Keywords: FGR; MRI; intervillious space; modelling; oxygen; perfusion; placenta.

Figure 1. Simplified schematic diagram of the maternal and fetal placental circulations, showing the major compartments and published attributed in vivo oxygen values (see Table 1)

Figure 2. Measuring oxygen distribution in the human placenta

A, demonstrating a normal placenta imaged using oxygen‐enhanced (OE) MRI techniques. This shows an axial T2‐weighted structural MR image through maternal abdomen at the level of the uterine cavity (circled in blue) demonstrating: fetal abdominal cross‐section (circled in white) and placental region of interest (circled in red) with a superimposed delta R1 map. The colour gradient voxels in the dR1 map demonstrate the differing change in $P_{{\mathrm{O}}_2}$ across the placenta following maternal hyperoxia. B, soluble oxygen measurement of the perfusate in the maternal‐side arterial inflow line and the IVS in the ex vivo dually perfused placental lobule, measured via a pre‐IVS oxygen chamber (flow‐through cell) and via an optode needle inserted into the placental tissue, respectively. C, a close‐up image showing the insertion points of both the maternal cannula (i.d. = 2 mm, super‐glued into position to form a seal with the decidua) and the IVS oxygen optode needle inserted through the decidual surface of the placenta.

Figure 3. Evaluating imaging techniques for use in assessing placental structure

A, a transmission electron micrograph of terminal villi showing microvillous membrane (MVM), an underlying capillary (CAP), a syncytiotrophoblast (S), a trophoblast (T) and endothelium (E). B, projection of an imaged stack (wholemount confocal microscopy), stained with lectin FITC‐AAL for the endothelium (green), rhodamine‐PSA for the stroma (red) and biotin‐DSL for the trophoblast (violet); the DSL was detected with streptavidin 680 and imaging was on a Leica Sp5 confocal microscope, presented as an image stack. C, villous microcirculation of a term normal placenta perfused with a Ulex Europaeus Agglutinin (UEA) lectin linked to biotin and detected with streptavidin 800. D, microCT image of a vascular corrosion cast of a term placenta, infused through the umbilical artery with Batson's resin, which was then set, followed by tissue corrosion steps for several days in 20% (w/v) potassium hydroxide.

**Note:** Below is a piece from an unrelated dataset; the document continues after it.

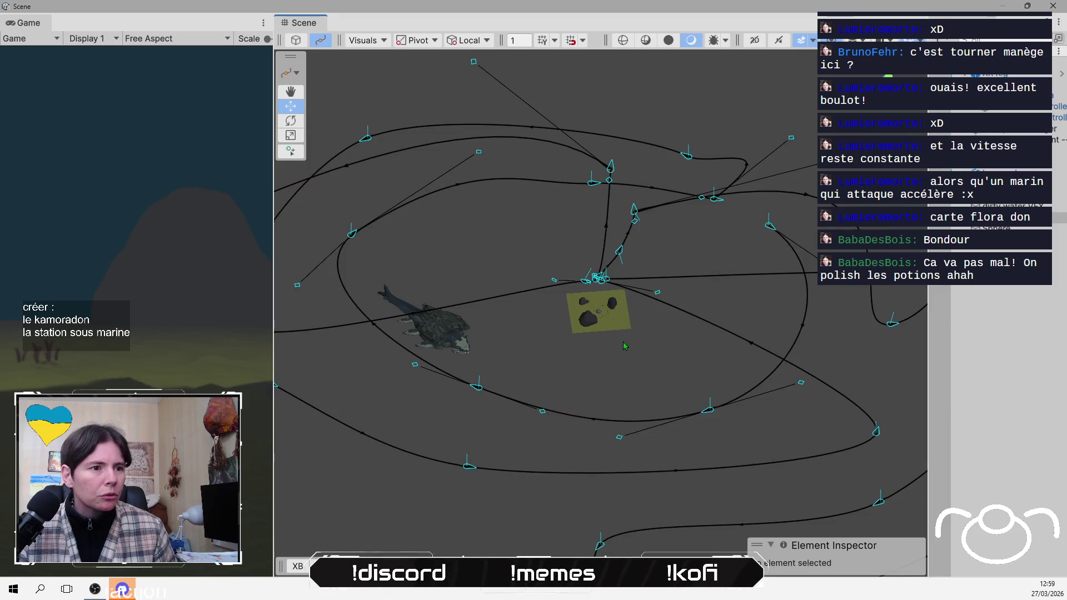
- Lower Knot 9 and a second knot down to the seabed plane
{"action": "left_click", "coordinate": [601, 283]}
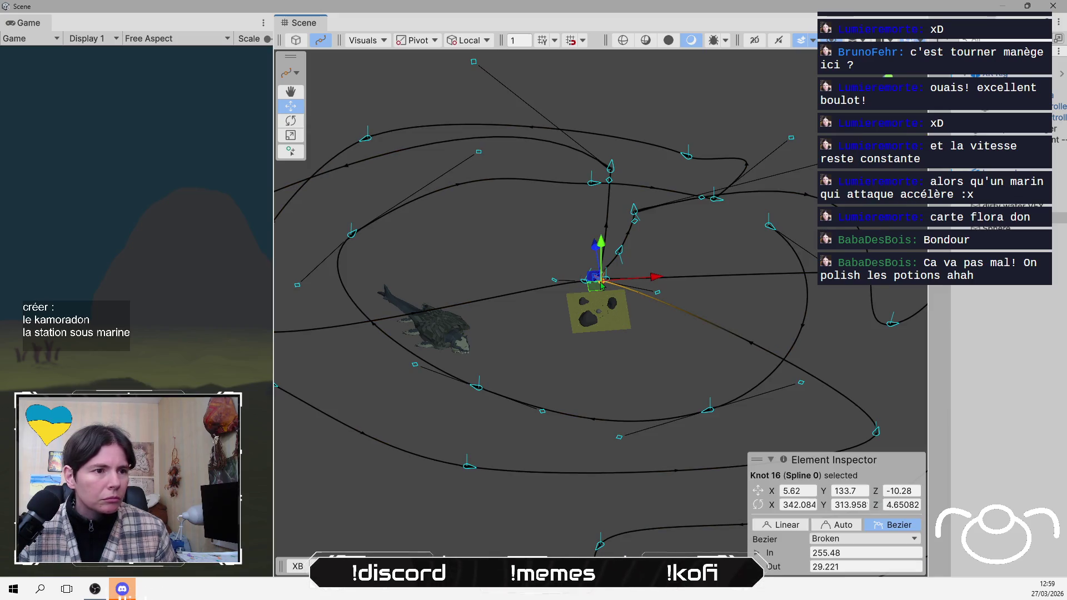
{"action": "scroll", "coordinate": [594, 283], "scroll_direction": "up", "scroll_amount": 5}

Figure 4. Mathematical modelling of human placental perfusion and oxygenation at different scales

A, variability of perfusion in a fetoplacental vascular network (colour scale shows pressure for chorionic vessels and relative capillary flow for terminal capillaries, plotted as spheres) (Clark et al. 2015). B, distribution of a passive solute in the intervillous space of a single placental lobule (Chernyavsky et al. 2010). C, oxygen flux distribution over the capillary and syncytiotrophoblast surfaces of a single terminal villus (Pearce et al. 2016). D, microscopic flow in the intervillous space (Perazzolo et al. 2017). Images are reproduced with permission, subject to the respective copyrights.